Now that we’ve decided to stick with the wheat-free changes to our diet at home – after the 6-month experiment proved that we do feel varying degrees of better – I have started going through my cupboards and pulling out glutinous items I won’t be using again so that I can drop them off at the food pantry at my office. A couple of boxes of pasta today. Some Krusteaz cake and cornbread mixes last week.
I love it that we have a food pantry here at JFCS, the non-profit where I work. We have stocked food pantries in all five of our regional offices, open to our case-managed clients and others needing assistance without cost, including isolated seniors and families with children. The food pantries are just one of forty social service programs we run to help people of all ages and stages of life – regardless of religious affiliation, in case you were wondering. 😉
So I’m not being coy here, this is a fundraising plug, and/or an invitation to help spread the word: my org, JFCS, just launched on June 1 an Indiegogo Campaign (that’s crowdfunding, folks) to raise money for our Food Pantries. The goal is to raise $25,000 by June 30. By working together to meet this goal we can:
- increase stock of fresh and non-perishable foods on JFCS Food Pantry shelves to meet growing demand.

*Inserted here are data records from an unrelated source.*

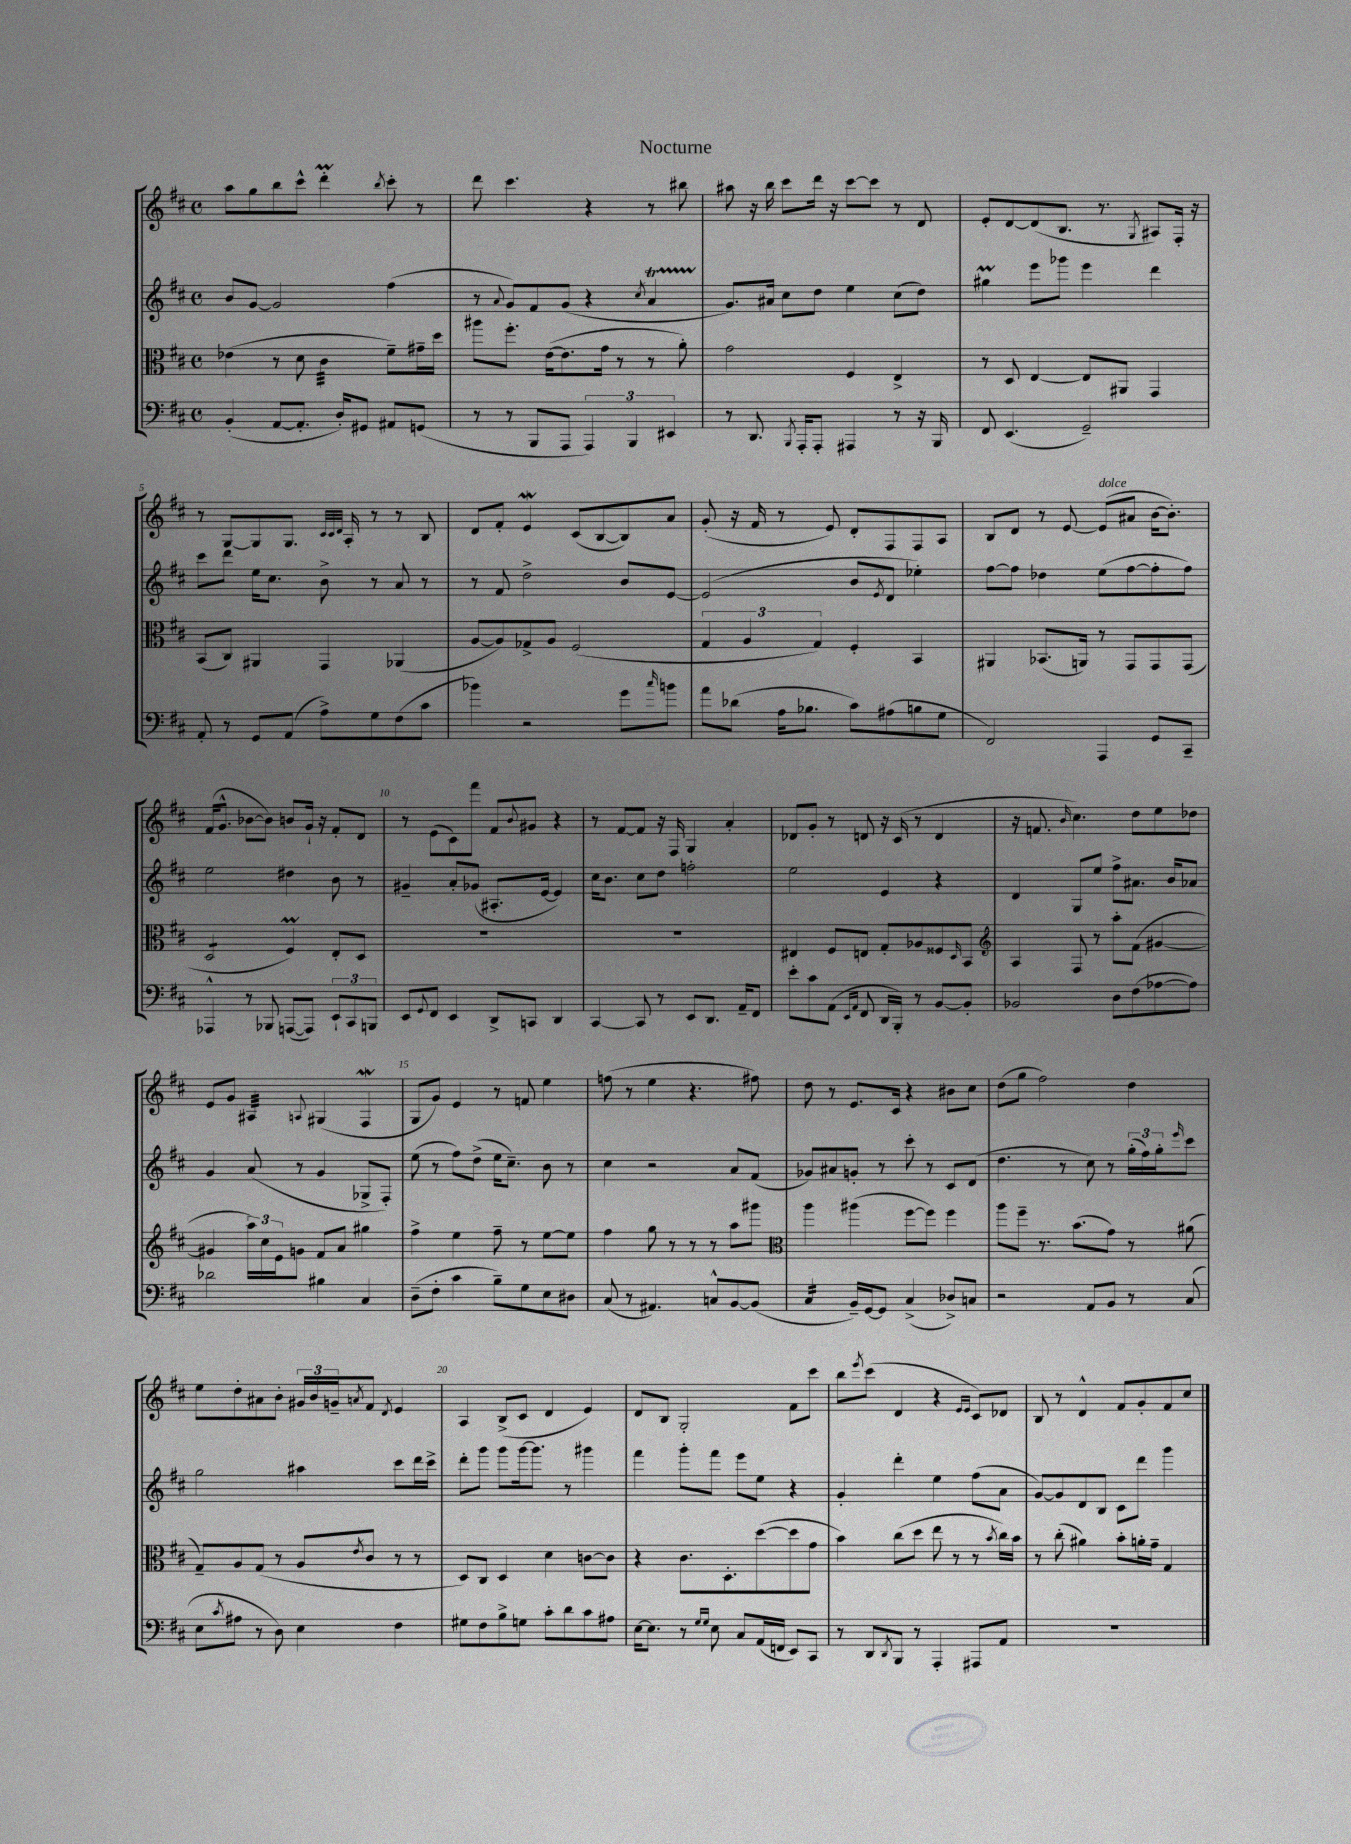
\header { title = "Nocturne" }
<<
\new StaffGroup <<
\new Staff = "s0" {
    \clef treble \key d \major \defaultTimeSignature \time 4/4
    a''8 g''8 b''8 cis'''8-^ d'''4-.\prall \acciaccatura { b''8 } cis'''8-. r8 |
    d'''8 cis'''4. r4 r8 bis''8 |
    ais''8 r16 b''16 cis'''8 d'''16 r16 cis'''8~ cis'''8 r8 d'8 |
    e'8-. d'8~ d'8( b8. r8. \acciaccatura { g8 } ais8) fis16-. r16 |
    r8 g8~ g8 g8. \grace { cis'32 cis'32 d'32 } a16-. r8 r8 b8 |
    d'8 fis'8-. e'4\mordent cis'8( b8~ b8) a'8 |
    g'8-.( r16 fis'16 r8 e'8) d'8-. fis8 fis8 a8 |
    b8 d'8 r8 e'8~ e'8^\markup { \italic "dolce" }( ais'8 b'16~ b'8.-.) |
    fis'16( g'8.-^ bes'8~ bes'8) b'8 g'16-! r16 fis'8-. d'8 |
    r8 e'8( cis'8) fis'''8 fis'8 \appoggiatura { b'8 } gis'8 r4 |
    r8 fis'8~ fis'8 r16 fis16 g4 a'4-. |
    des'8 g'8-. r8 d'8 r16 cis'16( r8 d'4 |
    r16 f'8. \grace { b'16 } cis''4.) d''8 e''8 des''8 |
    e'8 g'8 ais4:32 \appoggiatura { a8 } gis4( fis4\mordent |
    g8 g'8) e'4 r8 f'8 e''4 |
    f''8( r8 e''4 r4. fis''8) |
    d''8 r8 e'8. cis'16 r4 bis'8 cis''8 |
    d''8( g''8 fis''2) d''4 |
    e''8 d''8-. ais'8 b'8-. \tuplet 3/2 { gis'16 b'16 g'16-- } \acciaccatura { a'8 } fis'8 \acciaccatura { d'8 } e'4 |
    a4 b8->( cis'8 d'4 e'4) |
    d'8 b8 g2-. fis'8 cis'''8 |
    b''8 \acciaccatura { e'''8 } cis'''8( d'4 r4 \grace { e'16 e'16 } cis'8) des'8 |
    b8 r8 d'4-^ fis'8 g'8-. fis'8 cis''8 \bar "|." |
}
\new Staff = "s1" {
    \clef treble \key d \major \defaultTimeSignature \time 4/4
    b'8 g'8~ g'2 fis''4( |
    r8 \appoggiatura { a'8 } g'8) fis'8 g'8( r4 \acciaccatura { cis''8 } a'4\startTrillSpan |
    g'8.\stopTrillSpan) ais'16 cis''8 d''8 e''4 cis''8( d''8) |
    gis''4\prall e'''8 ges'''8 e'''4 d'''4 |
    cis'''8 d'''8 e''16 cis''8. b'8-> r8 a'8 r8 |
    r8 fis'8 d''2-> b'8 e'8~ |
    e'2( b'8 \acciaccatura { e'8 } d'8 ees''4-.) |
    fis''8~ fis''8 des''4 e''8( fis''8~ fis''8-. fis''8) |
    e''2 dis''4 b'8 r8 |
    gis'4-- a'8-. ges'8( ais8.-. e'16~ e'4) |
    cis''16 b'8. cis''8 d''8 f''2-. |
    e''2 e'4 r4 |
    d'4 g8 e''8 fis''8-> ais'8. b'16 aes'8 |
    g'4 a'8( r8 g'4 ges8-> fis8-.) |
    e''8( r8 fis''8) d''8->( e''16 cis''8.--) b'8 r8 |
    cis''4 r2 a'8 fis'8( |
    ges'8) ais'8 g'8-. r8 cis'''8-. r8 cis'8 d'8( |
    d''4. r8 cis''8) r8 \tuplet 3/2 { g''16-.( fis''16) g''16-. } \grace { e'''16 } cis'''8 |
    g''2 ais''4 cis'''8 d'''16 cis'''16-> |
    d'''8-. g'''8 g'''8 g'''16~ g'''8. r8 gis'''4 |
    fis'''4 g'''8-. fis'''8 e'''8 e''8 r4 |
    g'4-. d'''4-. e''4 fis''8( a'8 |
    g'8~) g'8 d'8 b8 cis'8 d'''8 g'''4 \bar "|." |
}
\new Staff = "s2" {
    \clef alto \key d \major \defaultTimeSignature \time 4/4
    ees'4( r8 d'8 cis'4:32 fis'8--) gis'16-- d''16 |
    ais''8 fis''8.-. e'16~( e'8. g'16 r8 r8 a'8-.) |
    g'2 fis4 e4-> |
    r8 d8 e4~ e8 ais,8 g,4 |
    b,8( cis8) ais,4 g,4 aes,4( |
    a8~ a8) ges8-> a8 fis2( |
    \tuplet 3/2 { g4 a4 g4) } fis4-. b,4 |
    ais,4 bes,8.( a,16) r8 g,8 g,8 g,8( |
    d2:8 fis4\prall) e8-. d8 |
    R1 |
    R1 |
    eis4 fis8 e8 g8-. aes8 fisis8 \grace { d16 } b,8 |
    \clef treble a4 fis8 r8 a''8-. fis'8( gis'4~ |
    gis'4 \tuplet 3/2 { a''16) cis''16 e'16 } g'8 fis'8 a'8 gis''4 |
    fis''4-> e''4 fis''8-- r8 e''8~ e''8 |
    fis''4 g''8 r8 r8 r8 a''8 gis'''8 |
    \clef alto a''4 ais''4( fis''8~ fis''8) fis''4 |
    a''8 fis''8-- r8. b'8.( g'8) r8 ais'8( |
    g8--) a8 g8( r8 a8 \acciaccatura { e'8 } cis'8 r8 r8 |
    d8) cis8 d4 d'4 c'8~ c'8 |
    r4 cis'8. d8.-. d''8~( d''8 g'8 |
    b'4) cis''8( d''8 e''8 r8 r8 \acciaccatura { b'8 } cis''16) b'16 |
    r8 cis''8-.( ais'4) b'8-. a'16-. g'16-- g4 \bar "|." |
}
\new Staff = "s3" {
    \clef bass \key d \major \defaultTimeSignature \time 4/4
    b,4-.( a,8~ a,8.-. d16-.) gis,8 ais,8 g,8( |
    r8 r8 b,,8 a,,8 \tuplet 3/2 { a,,4) b,,4 eis,4 } |
    r8 d,8. \acciaccatura { b,,8 } a,,16-. a,,8-. ais,,4 r8 r16 b,,16 |
    fis,8 e,4.( g,2--) |
    a,8-. r8 g,8 a,8( a8->) g8 fis8( cis'8 |
    bes'4) r2 g'8 \grace { cis''16 } b'8 |
    a'8 des'8( a16 bes8. cis'8) ais8( b8 g8 |
    fis,2) a,,4 g,8 cis,8-- |
    aes,,4-^ r8 bes,,8 a,,8~( a,,8) \tuplet 3/2 { e,8-! cis,8 b,,8 } |
    e,8 \appoggiatura { g,8 } fis,8 e,4 d,8-> c,8 d,4 |
    cis,4~ cis,8 r8 e,8 d,8. a,16-- fis,8 |
    e'8-. cis'8 a,8( \grace { e,16 a,16 } fis,8 d,16 b,,16-.) r8 b,8~ b,8-. |
    bes,2 d8 fis8( aes8~ aes8) |
    des'2 bis4 cis4 |
    d8--( fis8-. cis'4 b8--) g8 e8 dis8 |
    cis8( r8 ais,4.) c8-^ b,8~ b,8( |
    cis4:16 b,16--) g,16~ g,8 cis4->( des8->) c8 |
    r2 a,8 b,8 r8 cis8( |
    e8 \acciaccatura { cis'8 } ais8 r8 d8) e4 fis4 |
    gis8 fis8 b8-> g8 cis'8-. d'8 cis'8 ais8 |
    e16~ e8. r8 \grace { g16 g16 } e8 cis8 a,16( f,16 e,8) cis,8 |
    r8 d,8 \acciaccatura { d,8 } b,,8 r8 a,,4-. ais,,8 a,8 |
    R1 \bar "|." |
}
>>
>>
\layout { \context { \Score \override BarNumber.break-visibility = ##(#f #t #t) barNumberVisibility = #(every-nth-bar-number-visible 5) } }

- provide food vouchers to cover cost of supplies not included in the pantry to people with urgent need due to job loss or severe illness.
- deliver groceries to more homebound people every week.
- ensure more working families won’t come up short for grocery money at the end of the month.
Will you please take a moment to look at the campaign’s video on the Indiegogo site and consider supporting? I wouldn’t be plugging this cause on my personal page if it weren’t such a match-up of subject – hey, this is a food blog! Back when I set up meliovore a few years ago, I stated that eliminating food waste was one of my goals, and food pantries are a great model for sharing the equivalent of the corners of our fields with people who need help getting enough to eat. Plus, doesn’t hunger in plain sight around us seem a terrible waste in this land of plenty? I could go on about the way volunteers in our community have mobilized, creating a peer-to-peer donation network to make sure staple items are always available at the regional pantries but in an effort to keep it short here, I’ll urge you to click over to the video to learn more: https://igg.me/at/jfcs-food-pantry
Thanks for listening! You can share this post with others by clicking on one of the share buttons below. If you have questions for me, I’m more than happy to provide additional info.
Thanks, Janice, for helping to shine the light on an uncomfortable fact: too many of our neighbors are, invisibly, hungry. As one volunteer who delivers groceries monthly to stock our shelves, it feels like the most tangible thing I can do, and super-meaningful. If readers can spare a small amount to help us meet the need beyond what volunteers can supply, I can vouch that the funds will make a positive difference and be well-used!
Thanks so much for weighing in on this, A. And for being so involved in bridging the gap – it sounds like it would be very immediate and tangible to know how you’re helping people in a way that lets them feel dignified and cared about. Thanks thanks thanks!